醜い自分。エリオットの笑顔。こちらを射抜いてくる視線――。
「だぁぁぁもうー……」
暗い感情に沈むな。言い聞かせて立ち上がろうとする。この場にすっかり座り込んでしまったかのようにずるずると、重く沈んで動けない自分を叱咤する。しかし、すぐには動けそうになかった。
溜息よりも深呼吸に近いほど、大きな大きな息を吐き出し、アリスが何気なく空を見た時だった。
――足音と、不穏な気配がしたのは。
「だ……」
れ、と投げかけようとした声は途中で途切れた。一気に距離を詰めた足音の主が、アリスに腕を伸ばして来たからだ。
直感する。これは危険だ。逃げなければ。
アリスは彼らに背を向けて、先程まで歩いていた通りへ飛び出そうとする。襲われた時、逃げるならより人の多い場所へ。それが基本だと教えてくれたのは――。
「失礼」
だが、そんなアリスの行く手を新たな黒い影が遮った。黒いスーツにサングラス、それから……。
「っ……」
走る衝撃に息が詰まった。みぞおちを突かれたのだ、と思った次の瞬間には口に布が押し当てられる。

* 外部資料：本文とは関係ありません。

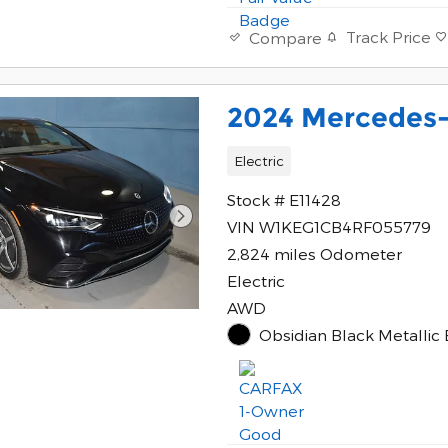
Track Price
Compare
2024 Mercedes-
Electric
Stock # E11428
VIN W1KEG1CB4RF055779
2,824 miles Odometer
Electric
AWD
Obsidian Black Metallic 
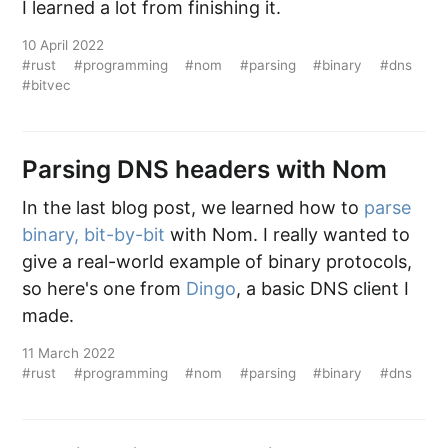
I learned a lot from finishing it.
10 April 2022
#rust
#programming
#nom
#parsing
#binary
#dns
#bitvec
Parsing DNS headers with Nom
In the last blog post, we learned how to
parse
binary, bit-by-bit
with Nom. I really wanted to
give a real-world example of binary protocols,
so here's one from
Dingo
, a basic DNS client I
made.
11 March 2022
#rust
#programming
#nom
#parsing
#binary
#dns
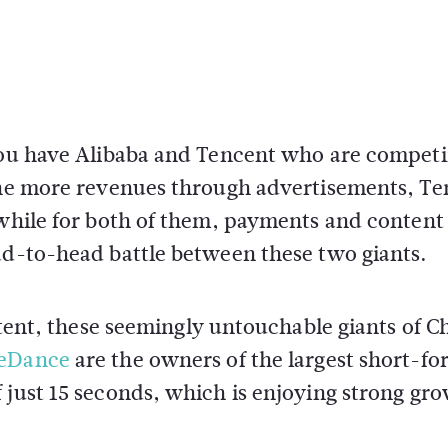
 you have Alibaba and Tencent who are competi
 the more revenues through advertisements, T
 while for both of them, payments and content
ad-to-head battle between these two giants.
ontent, these seemingly untouchable giants of C
eDance
are the owners of the largest short-fo
 just 15 seconds, which is enjoying strong gr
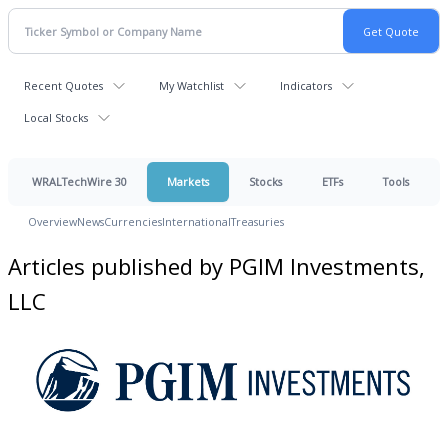
Recent Quotes
My Watchlist
Indicators
Local Stocks
WRALTechWire 30
Markets
Stocks
ETFs
Tools
Overview
News
Currencies
International
Treasuries
Articles published by PGIM Investments,
LLC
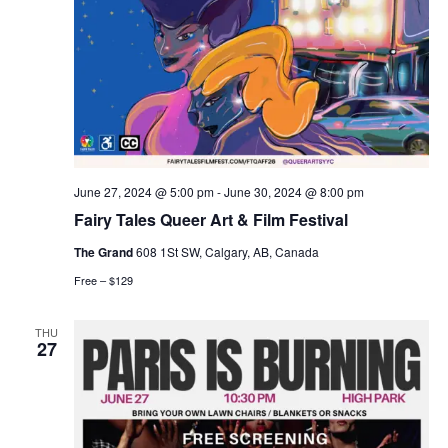
June 27, 2024 @ 5:00 pm
-
June 30, 2024 @ 8:00 pm
Fairy Tales Queer Art & Film Festival
The Grand
608 1St SW, Calgary, AB, Canada
Free – $129
THU
27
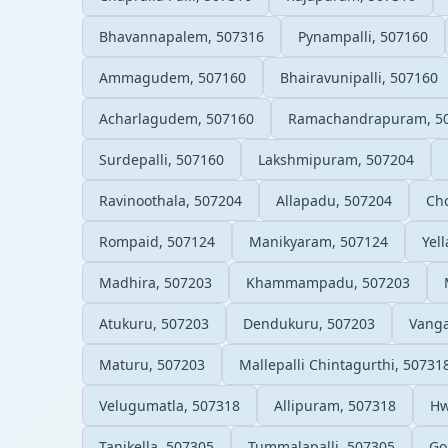
Bhavannapalem, 507316
Pynampalli, 507160
Ammagudem, 507160
Bhairavunipalli, 507160
Acharlagudem, 507160
Ramachandrapuram, 5
Surdepalli, 507160
Lakshmipuram, 507204
Ravinoothala, 507204
Allapadu, 507204
Ch
Rompaid, 507124
Manikyaram, 507124
Yel
Madhira, 507203
Khammampadu, 507203
Atukuru, 507203
Dendukuru, 507203
Vanga
Maturu, 507203
Mallepalli Chintagurthi, 50731
Velugumatla, 507318
Allipuram, 507318
Hw
Tanikella, 507305
Tummalapalli, 507305
Go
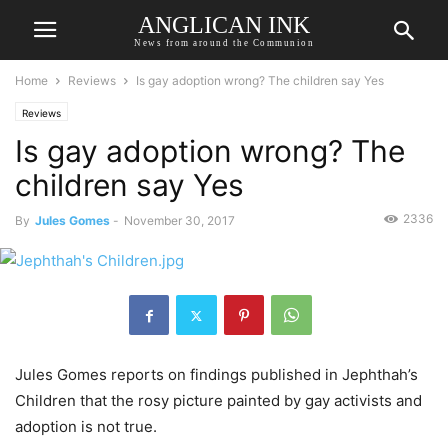
ANGLICAN INK
News from around the Communion
Home
Reviews
Is gay adoption wrong? The children say Yes
Reviews
Is gay adoption wrong? The
children say Yes
2336
By
Jules Gomes
-
November 30, 2017
Jules Gomes reports on findings published in Jephthah’s
Children that the rosy picture painted by gay activists and
adoption is not true.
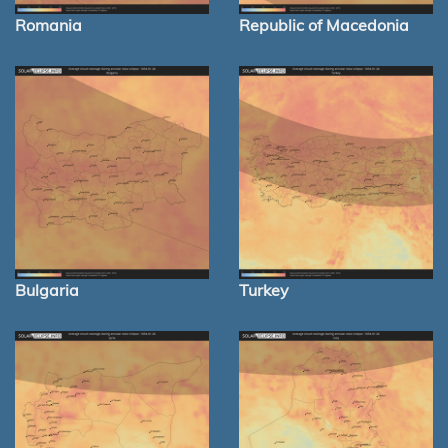
Romania
Republic of Macedonia
Bulgaria
Turkey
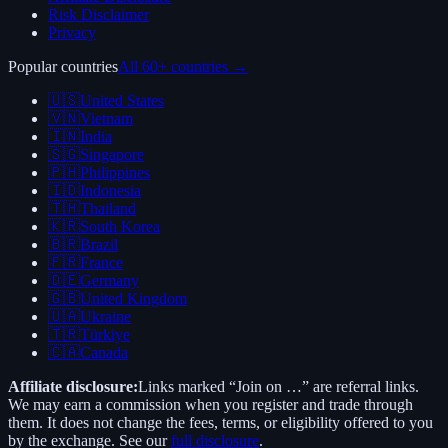
Risk Disclaimer
Privacy
Popular countries
All 60+ countries →
🇺🇸
United States
🇻🇳
Vietnam
🇮🇳
India
🇸🇬
Singapore
🇵🇭
Philippines
🇮🇩
Indonesia
🇹🇭
Thailand
🇰🇷
South Korea
🇧🇷
Brazil
🇫🇷
France
🇩🇪
Germany
🇬🇧
United Kingdom
🇺🇦
Ukraine
🇹🇷
Türkiye
🇨🇦
Canada
Affiliate disclosure:
Links marked “Join on …” are referral links.
We may earn a commission when you register and trade through
them. It does not change the fees, terms, or eligibility offered to you
by the exchange. See our
full disclosure
.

ふわり漂う独特な香りに、薬品が染み込まされているのだと悟った時には、もうアリスの意識は闇に落ち始めていた。
「急げ。三月ウサギに見つかる前に引き上げるぞ」
遠のいていく意識の中で、ぼんやり聞こえた言葉がアリスに、自分が襲われた理由を教えてくれる。エリオットをこう呼ぶ彼らは、おそらく帽子屋ファミリーとは敵対する別の組織――マフィアの構成員。アリスを捕らえ、その喉元にナイフを突きつけることで、弱点を人質にとって何らかの交渉を有利に運ぼうという狙いに違いない。
でも……。
(エリオットは私を――)
微かに浮かんだ言葉が形を成す前に、アリスは完全に意識を失った。